Owner Valerie PrestoBOB UPHUES/Staff

Riverside’s one and only pizza joint, Prestello’s, will be pulling up stakes and moving to Forest Park at the end of April.

Owner Valerie Presto confirmed the move last week, saying the new Prestello’s Pizza should be open by the first week of May at 7510 W. Madison St., formerly home to a gelato store.

“It’s bigger and there’s so much more foot traffic. It’s such a big, big thing,” said Presto of the new location, which is on a street lined by bars, restaurants and niche retailers. There’s also no other pizza place on the Madison Street strip.

Presto and Dannette Massarello opened their doors just a year ago under the name Urban Leaf and Bean Café, a specialty coffee/tea shop, in the Arcade Building at 1 Riverside Road.

Last December, they added the pizza dimension to the business and said they hoped to expand the Italian food offerings in order to make Prestello’s a family-style restaurant. The kitchen space in the Arcade Building is very small, however.

“We’re always bumping into each other,” she said. “It’s not enough room.”

The business will leave the Arcade Building by April 30, when its lease expires.

The Forest Park space has a much bigger kitchen, in addition to a furnished dining area and, of course, the ice cream machine left by the previous tenant.

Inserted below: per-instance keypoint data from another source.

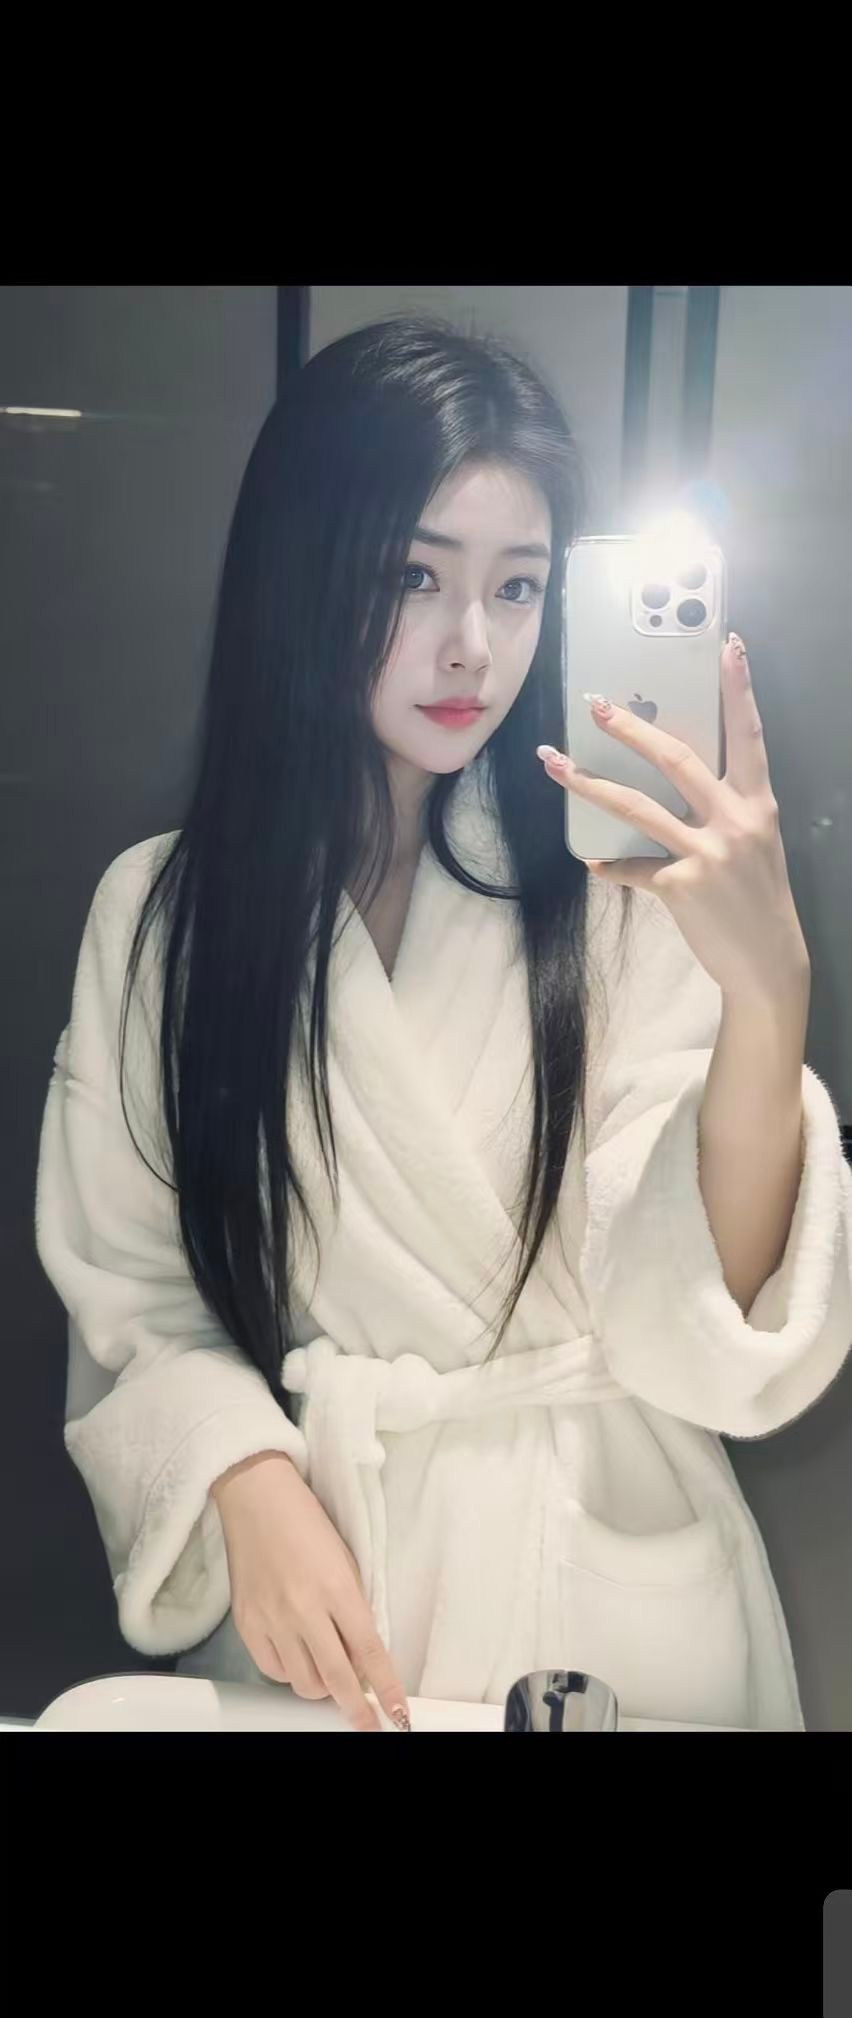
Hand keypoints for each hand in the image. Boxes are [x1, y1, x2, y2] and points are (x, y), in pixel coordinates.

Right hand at [210, 1451, 410, 1731]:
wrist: (256, 1496)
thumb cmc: (307, 1521)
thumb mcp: (346, 1561)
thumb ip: (355, 1609)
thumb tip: (362, 1657)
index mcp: (337, 1588)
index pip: (370, 1652)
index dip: (387, 1689)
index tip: (399, 1715)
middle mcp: (303, 1609)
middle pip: (336, 1679)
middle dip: (356, 1709)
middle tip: (367, 1722)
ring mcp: (271, 1619)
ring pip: (303, 1682)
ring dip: (322, 1687)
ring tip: (328, 1671)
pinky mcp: (246, 1623)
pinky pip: (273, 1670)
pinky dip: (290, 1673)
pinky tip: (298, 1659)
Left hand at [537, 632, 810, 1005]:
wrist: (768, 962)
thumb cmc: (757, 898)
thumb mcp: (754, 844)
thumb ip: (723, 810)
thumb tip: (673, 784)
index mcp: (756, 804)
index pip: (748, 734)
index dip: (739, 688)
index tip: (729, 645)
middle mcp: (735, 821)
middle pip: (676, 758)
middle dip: (631, 727)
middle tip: (596, 705)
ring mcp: (707, 853)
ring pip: (637, 806)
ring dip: (589, 783)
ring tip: (556, 764)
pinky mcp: (681, 887)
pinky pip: (632, 868)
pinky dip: (609, 865)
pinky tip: (592, 860)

Presto said she hopes Prestello’s will become a place where families come for pizza and Italian cuisine. The business won’t have a liquor license, at least for now. The coffee/tea shop concept won’t be moving to Forest Park with them.

However, the Urban Leaf and Bean/Prestello’s space in the Arcade Building might not be vacant for too long.

The building’s owner is in lease negotiations with a bakery business, which specializes in gluten-free products, according to Adriana Meadath, one of the partners in the business.

Meadath a classically trained pastry chef, says Flur Pastries is seeking to use not only the corner space being used presently, but also to expand into the space immediately north. The business would include a small retail component, but most of the space would be focused on a wholesale operation.

A resident of Stickney, Meadath said she and her two partners expect to have a lease as well as architectural plans finalized this week. If all goes well, she said, the business might be open by the end of May.

Meadath, who has worked as a pastry chef at the Peninsula Hotel in Chicago, previously operated a more traditional pastry catering business online. But she is working to change the business’ website to reflect the new gluten-free model.

According to the present website, the business’ name “is a homonym, and has the double meaning of ‘flour’ and ‘flower’ in Scottish Gaelic. We chose it for its simplicity and uniqueness, as well as its meaning as it relates to pastry and something beautiful.”